Take your first steps towards teaching programming within Design and Technology, during this two-day course you’ll explore different programming techniques and how to apply them to popular platforms such as VEX, Crumble and Micro:Bit. You’ll consider how use-modify-create can be used in the classroom to support students with their programming understanding.
You’ll find out how algorithms are designed and how programs are written to provide clear instructions to machines. Learn about the binary system used by computers to store and process data, and how to convert to and from the familiar denary system of numbers zero to nine.

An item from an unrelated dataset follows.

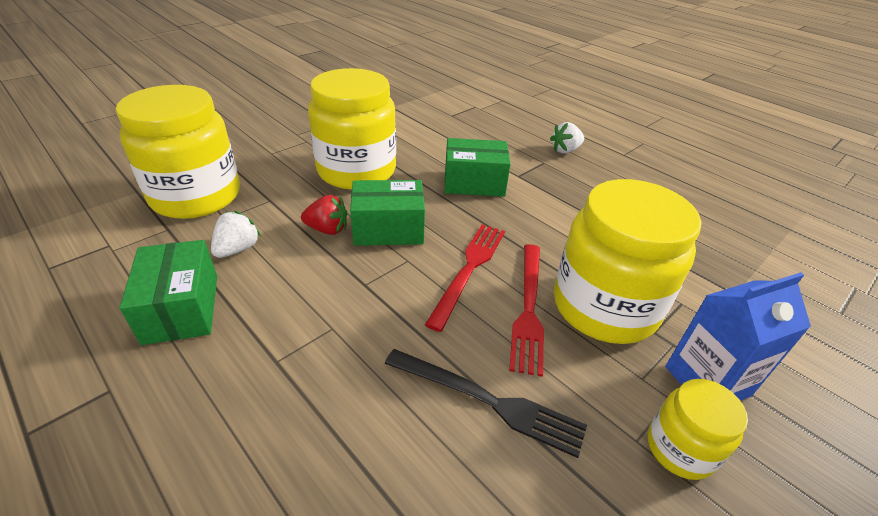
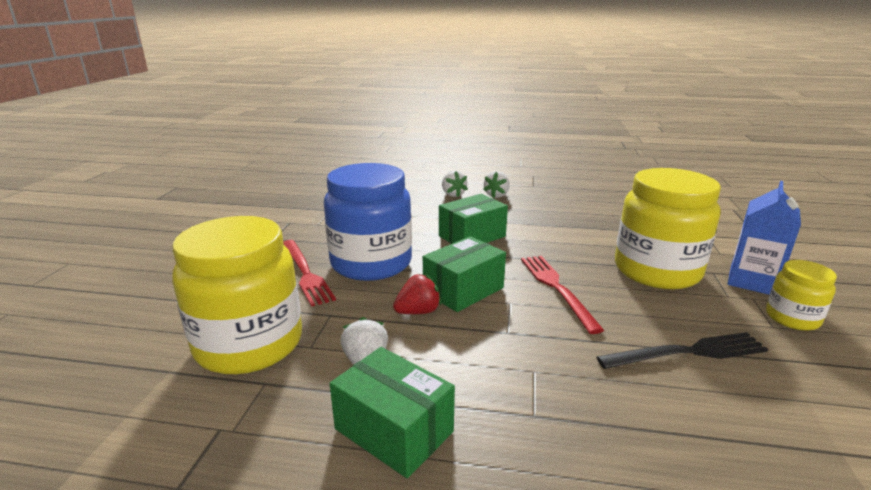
camera: 35 degrees left, 15 degrees down
(356, 171) = (371, 263): yellow jar -> blue jar
(522, 133) = (453, 194): none -> white strawberry
(528, 308) = (624, 292): red fork -> red fork (305, 273)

Create some simple block-based computer programs and discover how to implement them using the Python programming language. Use your knowledge to write programs that can handle user input and manipulate variable values before outputting simple messages to the screen.
Who is it for?
This course is for all design and technology teachers who may be new to the subject, or who may have taught computing in earlier years.
No prior experience or knowledge of computing is expected before attending this course. It is advised that you become familiar with the National Curriculum in Computing
What topics are covered?
01 | Programming using VEX / Crumble / Micro:Bit - this session will introduce you to the platforms VEX, Crumble & Micro:Bit. Using your selected platform, you’ll use and modify your own working programs, starting with basic programming techniques.
02 | Creating solutions using VEX / Crumble / Micro:Bit - during this session you’ll have the opportunity to create your own working programs, using programming techniques that you’ve explored during the first session.
03 | Going further with VEX / Crumble / Micro:Bit – develop your programming skills further by using loops and variables. During this session you’ll use, modify and create your own working programs using loops and variables.
04 | Introduction to algorithms – from the instructions you might give to make the perfect cup of tea, to the steps needed to sort a list alphabetically, this session will introduce algorithms. You’ll discover the three key constructs that comprise all algorithms at this level, and how to describe algorithms using flowcharts and pseudocode.
05 | Creating algorithms – this session will allow you to start creating your own algorithms represented in both flowcharts and pseudocode.
06 | Essentials of computer programming – computers do not understand English as humans do. To get a computer to carry out the instructions contained in an algorithm, a computer program must be written. In this session you’ll find out how the basics are expressed in a simple block-based language, as well as the text-based language Python.
07 | Creating programs – this session will allow you to start developing your own computer programs, starting in a block-based language allowing you to get to grips with the programming constructs sequencing, selection and iteration before moving into the text based language Python.
08 | What is data? – data is all around us, in written and electronic formats. Computers handle data in the form of binary – ones and zeros that can represent the dates, alphabetical characters, images and so on that are important to us humans. You’ll carry out basic data-handling operations through simple programs, changing inputted data into different outputted data.
09 | Using data? – this session will allow you to get to grips with binary and hexadecimal conversions, binary addition and binary shifts.
How will you learn?
You’ll engage with active learning in groups including direct instruction, hands-on activities and challenge-based learning, led by an experienced facilitator. The course will model teaching approaches that can be taken back to the classroom.
How long is the course?
This course is approximately ten hours in duration, split across two days.
This course is delivered as part of the National Centre for Computing Education.